Tipping Into Bankruptcy
By 1998, Mr. Romney and his restless colleagues at Bain began looking for a way to cash out of the firm’s investment in Dade.
A hefty offer arrived. Kohlberg Kravis Roberts & Company, a rival buyout firm, proposed buying Dade Behring for $1.9 billion, according to documents filed in the bankruptcy case. But Bain executives rejected it, disappointed by the price, the documents indicate.
Bain settled on a common tactic in private equity: In April 1999, it pushed Dade to borrow hundreds of millions of dollars to buy half of Bain’s shares in the company — and half of those of its investment partners.
Bain pocketed the $242 million. Goldman received $121 million. Top Dade executives got $55 million, records show. The total payout to shareholders reached $420 million — nearly as much as the purchase price for Dade.
The money was hard to resist, acknowledged Mr. Brightfelt, the former Dade president. “We were all glad to get some cash out,” he said, “and we thought we deserved it.”
A few months before the payout, in February 1999, Mr. Romney retired from Bain Capital to oversee the Olympic Games in Salt Lake City. He nevertheless benefited from the transaction, a financial disclosure form indicates. It shows that until at least 2001, he owned 16.5 percent of the Bain Capital partnership responsible for the Dade investment.
Even as the investors prospered, Dade cut 367 more jobs in 1999, documents filed with the Securities and Exchange Commission show.
The strategy of sharply increasing Dade’s debt alarmed several executives. Mr. Garrett, the former chief executive of Dade who stood to gain from the transaction, said he had argued unsuccessfully against it.
“It was too aggressive,” Mr. Garrett said. “It was done right up to the limit of what the company could borrow.”
With the amount of money that Dade owed to creditors and vendors at nearly $2 billion, some executives worried that the company would have little maneuvering room if its financial situation suddenly deteriorated.
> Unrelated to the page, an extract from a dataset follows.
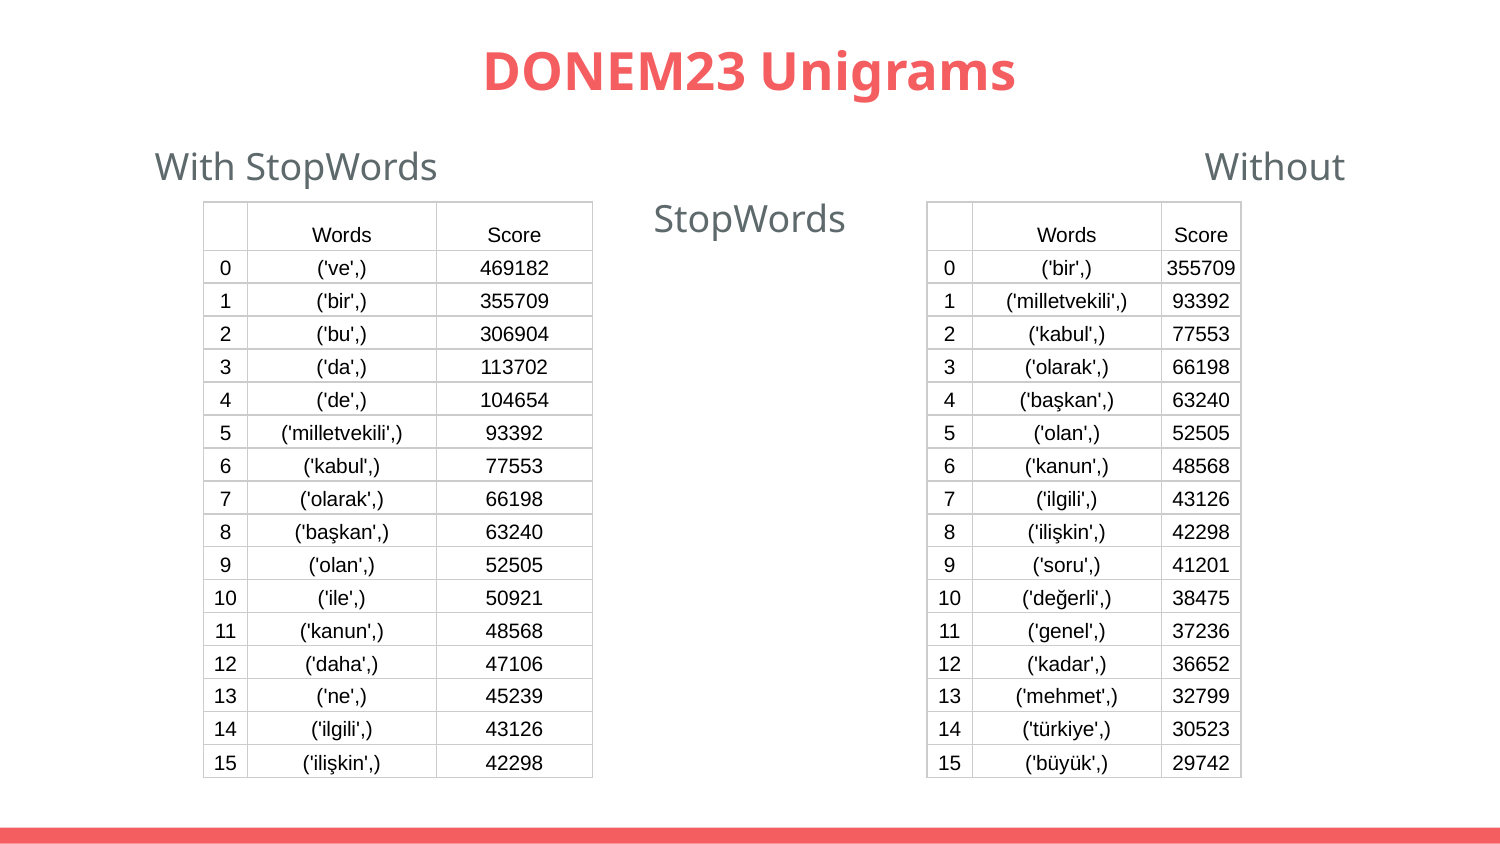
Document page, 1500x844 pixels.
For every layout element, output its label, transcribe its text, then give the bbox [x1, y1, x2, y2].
Soon enough, it did. Interest rates rose, increasing Dade’s debt payments. The value of the euro, then a new currency, slid, reducing Dade’s European revenue. And a new distribution center had unexpected delays.
Creditors, unsettled by deteriorating finances and high debts, began to pounce. More layoffs followed. And in August of 2002, Dade filed for bankruptcy protection.
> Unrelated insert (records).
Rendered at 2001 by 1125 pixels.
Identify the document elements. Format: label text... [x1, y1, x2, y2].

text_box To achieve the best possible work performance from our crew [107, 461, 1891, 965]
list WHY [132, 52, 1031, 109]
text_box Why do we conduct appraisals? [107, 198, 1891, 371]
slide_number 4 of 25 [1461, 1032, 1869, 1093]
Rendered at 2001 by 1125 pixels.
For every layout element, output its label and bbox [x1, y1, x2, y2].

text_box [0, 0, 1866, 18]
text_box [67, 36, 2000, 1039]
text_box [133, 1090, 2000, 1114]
The creditors threatened litigation against Bain and its investment partners, accusing them of “professional negligence” and “unjust enrichment,” according to bankruptcy documents. Bain and the other investors argued that the claims were baseless, but agreed to forgo about $68 million owed to them by Dade. And seven years after buying the company, Bain forfeited its remaining ownership stake.
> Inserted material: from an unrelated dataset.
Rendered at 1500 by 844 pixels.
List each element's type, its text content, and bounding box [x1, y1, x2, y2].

Dade emerged from bankruptcy two months later and the stock soon began trading publicly.
Over the next four years, its revenues and share price surged, and in 2007, Siemens, the German conglomerate, paid $7 billion to buy Dade Behring. The Dade name disappeared, but the company survived.
Bain’s strategy, as painful as it was with plant closings and layoffs, had ultimately worked, executives said. The bankruptcy “does muddy the story,” said Mr. Wolsey-Paige, the former Dade executive. “Over all,” he said, “it was very positive.”
Kitty Bennett and Christopher Gregory contributed reporting.